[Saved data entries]
⟨
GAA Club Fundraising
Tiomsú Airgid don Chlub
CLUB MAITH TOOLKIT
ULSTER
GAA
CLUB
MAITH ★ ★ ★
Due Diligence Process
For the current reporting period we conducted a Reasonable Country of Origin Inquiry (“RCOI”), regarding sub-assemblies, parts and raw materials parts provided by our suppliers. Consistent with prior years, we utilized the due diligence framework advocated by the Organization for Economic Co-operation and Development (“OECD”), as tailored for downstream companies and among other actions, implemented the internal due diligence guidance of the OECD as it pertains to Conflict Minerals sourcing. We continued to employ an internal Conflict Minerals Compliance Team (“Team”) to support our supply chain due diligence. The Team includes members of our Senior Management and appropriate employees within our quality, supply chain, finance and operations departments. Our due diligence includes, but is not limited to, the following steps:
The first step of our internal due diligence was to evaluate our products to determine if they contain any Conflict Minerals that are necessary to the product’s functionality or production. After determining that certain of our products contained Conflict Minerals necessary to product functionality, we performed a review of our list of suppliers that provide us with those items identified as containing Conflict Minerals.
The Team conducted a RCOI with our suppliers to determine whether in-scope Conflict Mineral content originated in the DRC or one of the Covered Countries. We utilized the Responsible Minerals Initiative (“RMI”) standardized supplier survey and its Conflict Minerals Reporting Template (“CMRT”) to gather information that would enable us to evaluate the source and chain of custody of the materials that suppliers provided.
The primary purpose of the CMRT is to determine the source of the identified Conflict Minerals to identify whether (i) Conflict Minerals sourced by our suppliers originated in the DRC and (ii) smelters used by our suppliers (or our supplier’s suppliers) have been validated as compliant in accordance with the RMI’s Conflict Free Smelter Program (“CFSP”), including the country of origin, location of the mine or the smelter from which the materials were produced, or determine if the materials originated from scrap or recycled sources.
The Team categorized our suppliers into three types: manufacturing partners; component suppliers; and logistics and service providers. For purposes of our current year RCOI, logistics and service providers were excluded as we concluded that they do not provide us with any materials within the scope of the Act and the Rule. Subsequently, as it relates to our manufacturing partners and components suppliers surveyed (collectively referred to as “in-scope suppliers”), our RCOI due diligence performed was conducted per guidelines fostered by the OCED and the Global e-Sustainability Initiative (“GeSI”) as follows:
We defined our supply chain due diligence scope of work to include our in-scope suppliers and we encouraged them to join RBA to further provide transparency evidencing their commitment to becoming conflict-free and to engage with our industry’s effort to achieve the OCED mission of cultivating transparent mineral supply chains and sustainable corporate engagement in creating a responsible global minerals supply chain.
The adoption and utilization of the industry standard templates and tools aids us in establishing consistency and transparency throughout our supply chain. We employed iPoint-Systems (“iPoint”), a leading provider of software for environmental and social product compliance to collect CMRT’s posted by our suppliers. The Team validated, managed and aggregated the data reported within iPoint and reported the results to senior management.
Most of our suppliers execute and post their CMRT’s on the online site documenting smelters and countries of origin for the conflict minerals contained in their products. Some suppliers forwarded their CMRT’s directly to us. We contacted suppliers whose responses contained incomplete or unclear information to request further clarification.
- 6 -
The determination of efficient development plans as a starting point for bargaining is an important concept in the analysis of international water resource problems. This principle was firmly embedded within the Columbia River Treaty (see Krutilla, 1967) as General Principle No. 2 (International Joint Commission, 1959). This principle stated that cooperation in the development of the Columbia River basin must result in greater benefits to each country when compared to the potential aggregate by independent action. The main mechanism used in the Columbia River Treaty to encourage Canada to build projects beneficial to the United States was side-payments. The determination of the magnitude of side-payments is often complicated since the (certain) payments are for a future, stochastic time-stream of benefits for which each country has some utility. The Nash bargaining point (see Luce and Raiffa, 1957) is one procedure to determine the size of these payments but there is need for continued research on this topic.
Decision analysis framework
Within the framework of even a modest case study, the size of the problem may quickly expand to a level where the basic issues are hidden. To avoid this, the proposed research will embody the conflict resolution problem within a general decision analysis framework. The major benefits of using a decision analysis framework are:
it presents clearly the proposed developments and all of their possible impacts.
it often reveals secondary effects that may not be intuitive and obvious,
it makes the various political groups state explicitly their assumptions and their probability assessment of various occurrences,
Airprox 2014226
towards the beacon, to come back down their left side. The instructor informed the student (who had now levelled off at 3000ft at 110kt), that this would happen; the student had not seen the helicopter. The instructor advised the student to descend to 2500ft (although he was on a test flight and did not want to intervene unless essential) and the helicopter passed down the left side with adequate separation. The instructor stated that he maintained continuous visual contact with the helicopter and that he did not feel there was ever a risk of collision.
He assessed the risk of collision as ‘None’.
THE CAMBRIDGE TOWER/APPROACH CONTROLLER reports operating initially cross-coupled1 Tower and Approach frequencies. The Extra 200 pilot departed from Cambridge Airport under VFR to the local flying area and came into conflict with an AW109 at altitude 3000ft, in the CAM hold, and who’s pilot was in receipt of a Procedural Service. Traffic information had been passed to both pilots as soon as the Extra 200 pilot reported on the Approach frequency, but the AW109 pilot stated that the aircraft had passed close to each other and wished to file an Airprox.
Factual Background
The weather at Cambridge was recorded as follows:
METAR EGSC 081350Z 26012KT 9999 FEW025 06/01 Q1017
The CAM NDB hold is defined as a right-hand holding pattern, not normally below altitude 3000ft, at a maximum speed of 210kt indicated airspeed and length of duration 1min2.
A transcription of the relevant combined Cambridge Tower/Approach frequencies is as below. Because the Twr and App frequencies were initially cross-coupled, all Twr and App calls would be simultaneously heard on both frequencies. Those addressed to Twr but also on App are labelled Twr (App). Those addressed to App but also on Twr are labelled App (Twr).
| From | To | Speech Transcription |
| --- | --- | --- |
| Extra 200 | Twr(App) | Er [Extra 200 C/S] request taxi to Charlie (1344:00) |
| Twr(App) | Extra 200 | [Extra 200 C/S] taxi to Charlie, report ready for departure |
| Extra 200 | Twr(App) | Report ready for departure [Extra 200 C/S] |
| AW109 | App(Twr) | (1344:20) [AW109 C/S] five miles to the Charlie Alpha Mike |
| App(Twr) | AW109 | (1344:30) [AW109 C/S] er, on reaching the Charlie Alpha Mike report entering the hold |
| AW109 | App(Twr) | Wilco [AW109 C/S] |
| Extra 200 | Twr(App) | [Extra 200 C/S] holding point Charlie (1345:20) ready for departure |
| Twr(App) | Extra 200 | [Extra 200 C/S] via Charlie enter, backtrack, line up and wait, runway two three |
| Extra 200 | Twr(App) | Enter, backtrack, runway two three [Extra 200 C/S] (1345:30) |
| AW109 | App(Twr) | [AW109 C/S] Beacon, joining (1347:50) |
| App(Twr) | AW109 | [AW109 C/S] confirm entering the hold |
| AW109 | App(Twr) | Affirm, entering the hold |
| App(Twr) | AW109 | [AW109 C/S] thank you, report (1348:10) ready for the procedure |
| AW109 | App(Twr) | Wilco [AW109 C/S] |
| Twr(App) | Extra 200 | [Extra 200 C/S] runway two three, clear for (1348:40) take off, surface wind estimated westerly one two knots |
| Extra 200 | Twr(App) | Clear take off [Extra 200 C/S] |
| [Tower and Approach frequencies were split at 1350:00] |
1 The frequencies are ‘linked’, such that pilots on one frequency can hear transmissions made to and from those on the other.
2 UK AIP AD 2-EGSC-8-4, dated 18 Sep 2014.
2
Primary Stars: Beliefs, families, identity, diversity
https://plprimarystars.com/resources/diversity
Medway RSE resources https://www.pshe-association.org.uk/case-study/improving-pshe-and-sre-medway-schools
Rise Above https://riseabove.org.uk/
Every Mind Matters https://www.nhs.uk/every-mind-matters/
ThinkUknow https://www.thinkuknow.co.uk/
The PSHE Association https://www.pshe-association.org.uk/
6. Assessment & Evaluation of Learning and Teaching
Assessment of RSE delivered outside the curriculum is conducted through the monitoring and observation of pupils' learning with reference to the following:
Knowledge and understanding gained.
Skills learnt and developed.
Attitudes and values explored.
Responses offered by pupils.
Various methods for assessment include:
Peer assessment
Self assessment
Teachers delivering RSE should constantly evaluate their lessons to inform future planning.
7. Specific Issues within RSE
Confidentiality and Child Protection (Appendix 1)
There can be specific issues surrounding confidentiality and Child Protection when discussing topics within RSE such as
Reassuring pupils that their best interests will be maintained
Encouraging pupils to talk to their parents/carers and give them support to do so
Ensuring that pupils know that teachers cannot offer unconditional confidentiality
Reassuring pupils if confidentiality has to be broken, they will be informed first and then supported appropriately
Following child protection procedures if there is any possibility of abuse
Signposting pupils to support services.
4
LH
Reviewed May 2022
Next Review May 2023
⟩
-- Required work --
Every line in the records that holds the word "case" should be copied into the answer.

-- Solution --
Within the framework of even a modest case study, the size of the problem may quickly expand to a level where the basic issues are hidden. To avoid this, the proposed research will embody the conflict resolution problem within a general decision analysis framework. The major benefits of using a decision analysis framework are:
Medway RSE resources https://www.pshe-association.org.uk/case-study/improving-pshe-and-sre-medway-schools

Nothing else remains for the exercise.